The Inupiaq word for whale meat is muktuk. 
The above is boiled whale and is called uunaalik.
---

Excerpt from my diary dated August 10th, 2016                             Barrow, Alaska

When I first arrived in Barrow, I ate whale meat which was offered to me by tribal elders. Today, I ate three small pieces of bearded seal. My belly is struggling to understand and digest these new foods so loved by this community. The dried and jarred seal (kept in seal oil) is called "black candy" by locals. Children love it, as many adults do. For me, it was if a seal was swimming in my mouth. The taste was so strong and game-like. I reached for a cake nearby and swiped a narrow strip of frosting from its edge, quickly welcoming it into my anxiously awaiting mouth. 

My senses are laughing at the smells and taste brought into their memory tonight.  A vegetarian embracing subsistence living at the top of the world one bite at a time. 



Dried bearded seal in oil or uqsrug.
----
My now favorite subsistence food is pickled muktuk. It is pictured below; pickled with onions, banana peppers and cloves, among other spices. I don't get offered this often, as it is a favorite among many and mostly distributed among families. I am grateful when I find a piece or two on my plate. (In the photo below, there is a strip of smoked salmon on the plate - a gift from Southeast Alaska friends.)

---
Gone is the fireweed, beach asparagus, abalone and salmon. Gone are the thimble, salmon and blue berries. Here is the seal, walrus and whale. My plate is my culinary passport.

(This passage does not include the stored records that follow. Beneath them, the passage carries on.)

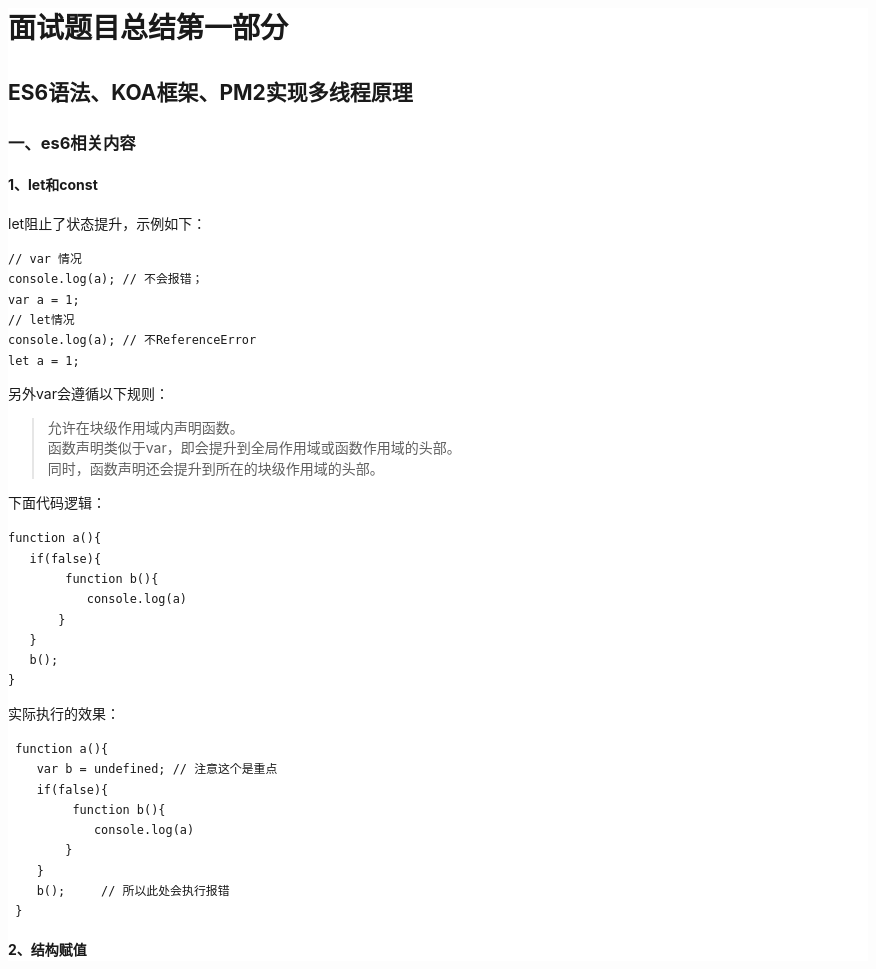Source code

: # 面试题目总结第一部分

## ES6语法、KOA框架、PM2实现多线程原理

### 一、es6相关内容

#### 1、let和const

let阻止了状态提升，示例如下：

```
// var 情况      
console.log(a); // 不会报错；          
var a = 1;      
// let情况      
console.log(a); // 不ReferenceError           
let a = 1;      
```

另外var会遵循以下规则：

> 允许在块级作用域内声明函数。          
> 函数声明类似于var，即会提升到全局作用域或函数作用域的头部。    
> 同时，函数声明还会提升到所在的块级作用域的头部。       

下面代码逻辑：

```    
function a(){             
   if(false){         
        function b(){        
           console.log(a)    
       }           
   }            
   b();           
}
```                   

实际执行的效果：

```   
 function a(){        
    var b = undefined; // 注意这个是重点        
    if(false){       
         function b(){         
            console.log(a)       
        }          
    }       
    b();     // 所以此处会执行报错     
 }
```  

#### 2、结构赋值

Yet, the scent of whale and the taste of bearded seal testify, too, of my travels thus far. What's next? Maybe caribou or tuttu, as it is called here, or white fish caught in nets down the road. I will write of it all; of its taste and its smell. I will chart my travels around the rim of my plate navigating the palate of this far off place.



Locally made ulus, a traditional Inupiaq tool; an almost 
semi-circular, handcrafted knife used for cutting meat and fish.